AJ Lambert Connects with Grandfather Frank Sinatra in Intimate Las Vegas Tribute Show

The name AJ Lambert may not ring any bells when it comes to her family ties. But the singer is carrying on the legacy of her grandfather — the iconic Frank “Ol’ Blue Eyes” Sinatra — where her uncle, the late Frank Sinatra Jr., left off.

Lambert opens her new residency show, which will continue with once-a-month performances through November, on Feb. 9 at The Space, located at at 3460 Cavaretta Court in Las Vegas. Showgoers will quickly discover that the talented singer is uniquely doing it her way.

AJ Lambert, Frank Sinatra’s granddaughter, brings his legacy to The Space in Las Vegas.

“Everyone and their mother does a Frank Sinatra ring-a-ding tribute show,” said Lambert, the daughter of late dancer-choreographer Hugh Lambert and singer-actress Nancy Sinatra. She will perform Sinatra’s entire 1955 album, In the Wee Small Hours, acclaimed as one of the first concept albums.

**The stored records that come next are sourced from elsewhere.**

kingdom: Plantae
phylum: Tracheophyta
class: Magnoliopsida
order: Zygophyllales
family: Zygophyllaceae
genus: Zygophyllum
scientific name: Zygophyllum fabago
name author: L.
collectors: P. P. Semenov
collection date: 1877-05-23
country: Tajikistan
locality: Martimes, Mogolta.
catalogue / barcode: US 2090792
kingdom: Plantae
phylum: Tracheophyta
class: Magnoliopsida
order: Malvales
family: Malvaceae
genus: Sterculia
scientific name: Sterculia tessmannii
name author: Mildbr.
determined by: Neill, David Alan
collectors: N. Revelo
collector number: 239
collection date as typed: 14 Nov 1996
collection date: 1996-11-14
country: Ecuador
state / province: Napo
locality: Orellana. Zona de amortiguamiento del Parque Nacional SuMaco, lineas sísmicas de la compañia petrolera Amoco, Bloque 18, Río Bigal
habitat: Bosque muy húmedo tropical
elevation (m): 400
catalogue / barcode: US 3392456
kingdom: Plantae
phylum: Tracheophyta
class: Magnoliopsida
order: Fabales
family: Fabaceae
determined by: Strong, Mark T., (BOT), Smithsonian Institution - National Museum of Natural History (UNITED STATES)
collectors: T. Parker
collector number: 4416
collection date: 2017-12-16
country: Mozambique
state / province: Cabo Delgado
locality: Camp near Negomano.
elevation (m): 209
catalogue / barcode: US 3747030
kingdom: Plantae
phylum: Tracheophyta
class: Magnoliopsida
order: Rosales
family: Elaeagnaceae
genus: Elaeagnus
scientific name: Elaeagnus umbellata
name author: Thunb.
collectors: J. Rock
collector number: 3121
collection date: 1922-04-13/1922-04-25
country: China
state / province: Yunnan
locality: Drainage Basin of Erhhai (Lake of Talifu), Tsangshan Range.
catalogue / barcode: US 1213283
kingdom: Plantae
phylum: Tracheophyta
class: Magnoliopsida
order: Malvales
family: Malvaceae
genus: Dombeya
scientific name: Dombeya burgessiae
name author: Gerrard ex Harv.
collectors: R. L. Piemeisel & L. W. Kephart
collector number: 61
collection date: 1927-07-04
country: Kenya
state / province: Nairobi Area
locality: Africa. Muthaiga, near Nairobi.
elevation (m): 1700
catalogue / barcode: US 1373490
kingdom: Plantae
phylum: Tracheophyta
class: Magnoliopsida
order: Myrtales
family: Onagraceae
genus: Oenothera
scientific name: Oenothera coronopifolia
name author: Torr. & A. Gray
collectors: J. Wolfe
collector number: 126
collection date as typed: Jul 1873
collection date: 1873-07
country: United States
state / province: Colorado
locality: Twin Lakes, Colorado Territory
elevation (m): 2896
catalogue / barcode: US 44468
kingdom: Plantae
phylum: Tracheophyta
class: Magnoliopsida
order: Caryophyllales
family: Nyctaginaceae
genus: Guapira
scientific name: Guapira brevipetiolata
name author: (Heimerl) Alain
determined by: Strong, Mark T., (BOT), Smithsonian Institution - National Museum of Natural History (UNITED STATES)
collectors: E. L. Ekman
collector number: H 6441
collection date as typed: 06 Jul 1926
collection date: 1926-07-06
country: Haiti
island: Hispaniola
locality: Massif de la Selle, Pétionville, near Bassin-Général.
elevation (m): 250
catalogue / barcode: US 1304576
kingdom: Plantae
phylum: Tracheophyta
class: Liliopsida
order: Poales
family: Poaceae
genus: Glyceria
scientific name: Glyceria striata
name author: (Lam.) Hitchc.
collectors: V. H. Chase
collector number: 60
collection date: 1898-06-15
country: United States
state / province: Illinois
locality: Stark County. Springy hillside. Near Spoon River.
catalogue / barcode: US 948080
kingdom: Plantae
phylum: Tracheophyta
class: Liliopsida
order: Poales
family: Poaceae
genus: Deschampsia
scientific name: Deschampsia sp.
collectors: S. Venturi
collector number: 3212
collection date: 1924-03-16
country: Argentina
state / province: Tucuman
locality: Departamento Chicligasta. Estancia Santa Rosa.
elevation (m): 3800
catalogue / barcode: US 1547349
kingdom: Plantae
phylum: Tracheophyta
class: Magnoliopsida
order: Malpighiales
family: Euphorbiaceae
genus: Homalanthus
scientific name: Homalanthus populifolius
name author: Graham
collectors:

Accompanied only by John Boswell on piano, Lambert will sing the entire album with all the original Nelson Riddle arrangements.

Between songs, she will delve into stories depicting the Sinatra she knew — the one she says can’t be found on Wikipedia. The show is also her way of having a conversation with her grandfather and bouncing things off of him via his music.

“I’m a 43-year-old woman from a punk music background, and it felt disingenuous to me to do some of his songs,” Lambert explained. “For me to sing Come Fly With Me,’ for example, would be cynical and bizarre. You can’t fake those songs. 

“I want to bring the albums that were very personal to my grandfather to life. They are themes I can relate to. He curated In the Wee Small Hours personally.

It was about his relationship and breakup with Ava Gardner. It was followed by subsequent concept albums, such as Only the Lonely, which I will be alternating with In the Wee Small Hours in my monthly shows. He had a soft spot for songs like that — what he called saloon songs.”

Lambert says nothing like what she’s doing in her show has been performed before. She admits she feels like people have only a superficial impression of Sinatra, often viewing him as being sensitive, erratic, quick to fly off the handle and moody, which is a word she says she hates.

She says she resents when her grandfather is reduced in people’s minds to simplistic labels or images; womanizer, microphone and fedora.

“He liked solitude sometimes, and he was very reflective, a thinker,” she revealed. “He had a dark side, but he was not volatile. He was very deep, loving, generous, funny and melancholy at times.

“He loved animals and would take in strays off the street, and would sometimes have 10 to 12 in the house at once. He was a softie, who loved to cook and paint.

“I hope that, through my performances, those things can be heard over the din of what everybody’s used to hearing about him.”

When it comes to seeing the other side of Sinatra, in the wee small hours of the morning, Lambert is a beacon of light.